Iconic Hong Kong floating restaurant capsizes at sea

Source: news.sky.com : 2022-06-21 00:04:00 :

Hong Kong’s iconic Jumbo Floating Restaurant has capsized in the South China Sea less than a week after it was towed away from the city.

According to the restaurant’s owner, it encountered “adverse conditions” as it was passing the Xisha Islands, also known as the Paracel Islands.

Water got inside and it began to tip.

No one was injured but efforts to save the vessel failed and it capsized.

Aberdeen Restaurant Enterprises said it was “very saddened” by what had happened.

Closed iconic Jumbo Floating Restaurant sails away after the operator announced it would leave Hong Kong because of a lack of funds for maintenance, in Hong Kong, China, June 14, 2022. REUTERS/Tyrone Siu
The journey had started calmly

It added that since the water was more than 1,000 metres deep, it was “extremely difficult to carry out salvage works”.

At almost 80 metres (260ft) in length, Jumbo had been a landmark in Hong Kong for more than four decades, serving Cantonese cuisine to more than a million guests including the Queen and Tom Cruise.

It closed in 2020 due to the pandemic and laid off all its staff.
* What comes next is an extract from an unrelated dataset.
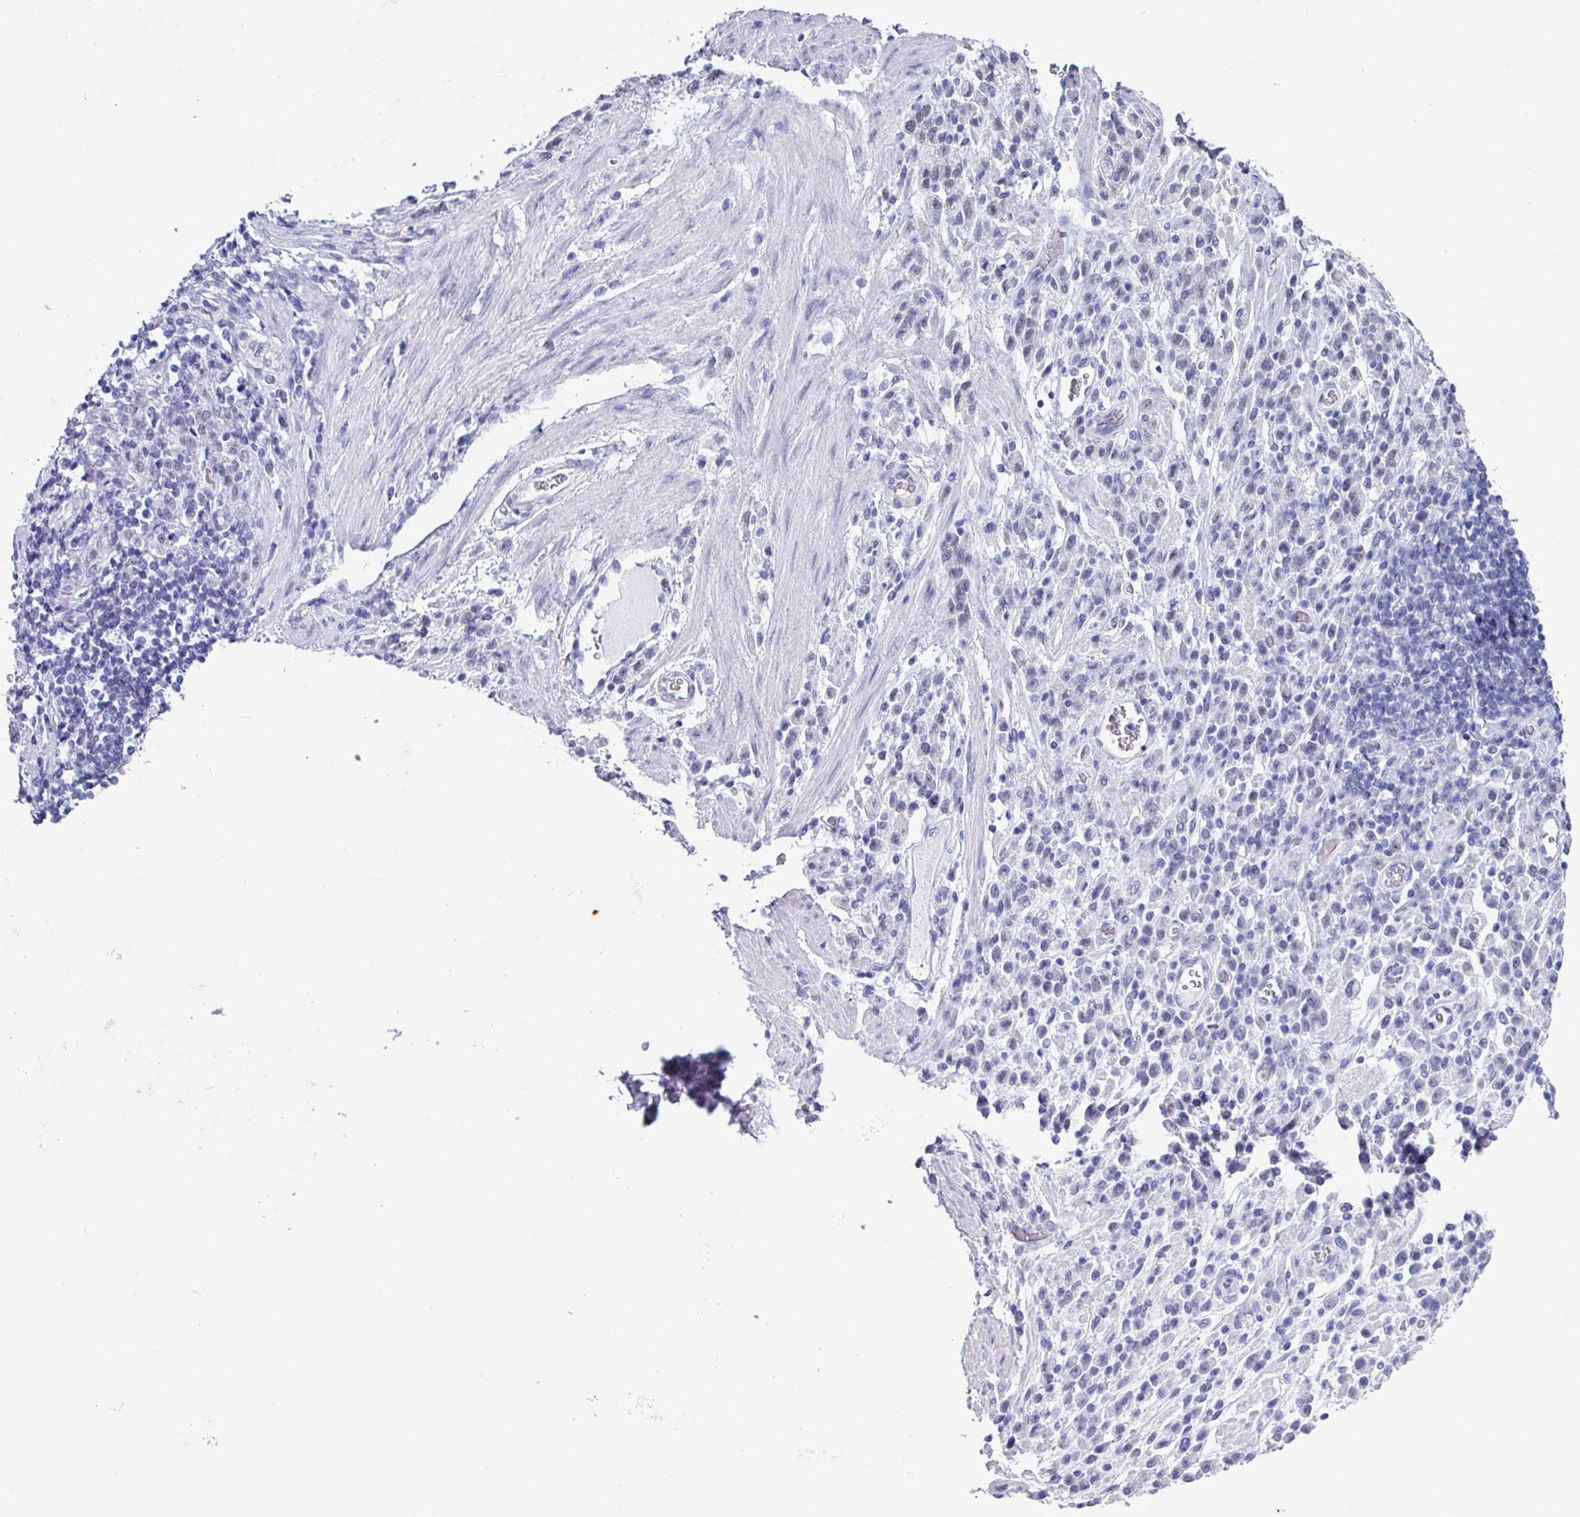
{"staining": {"intensity": "negative", "quantity": "none", "location": "none"}, "tissue": "stomach cancer", "cell_type": "Tumor cells", "image_type": "cancer", "snomed": [{"axis": "morphology", "description": "Adenocarcinoma, NOS"}, {"axis": "topography", "description": "Stomach"}], "caption": "High magnification brightfield microscopy of stomach adenocarcinoma stained with DAB (3,3'-diaminobenzidine) (brown) and counterstained with hematoxylin (blue): tumor cells show no significant positivity.", "gene": "PUF60", "patient": {"sex": "male", "age": 77}}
Staff members worship god on board of the Hong Kong's iconic Jumbo Floating Restaurant in Hong Kong, Tuesday, June 14, 2022. Hong Kong's iconic restaurant on Tuesday departed the city, after its parent company failed to find a new owner and lacked funds to maintain the establishment amid months of COVID-19 restrictions. (AP Photo/Kin Cheung)

Aberdeen Restaurant Enterprises said the restaurant became a financial burden to its shareholders, with millions of Hong Kong dollars spent on its inspection and maintenance even though it was not in operation.

It was towed away last Tuesday.

An aerial view of Jumbo floating restaurants in Hong Kong, Tuesday, March 3, 2020. Hong Kong's Jumbo floating restaurants is closed "until further notice" as the COVID-19 coronavirus outbreak continues to slam the city's food and beverage industry. (AP Photo/Kin Cheung)
The restaurant, which lit up every night, was a much-photographed part of Hong Kong’s skyline

The company had planned to move it to a lower-cost site where maintenance could be carried out.

Before departure, the vessel had been thoroughly inspected by marine engineers and all relevant approvals were obtained, it said.

An investigation into what happened is under way.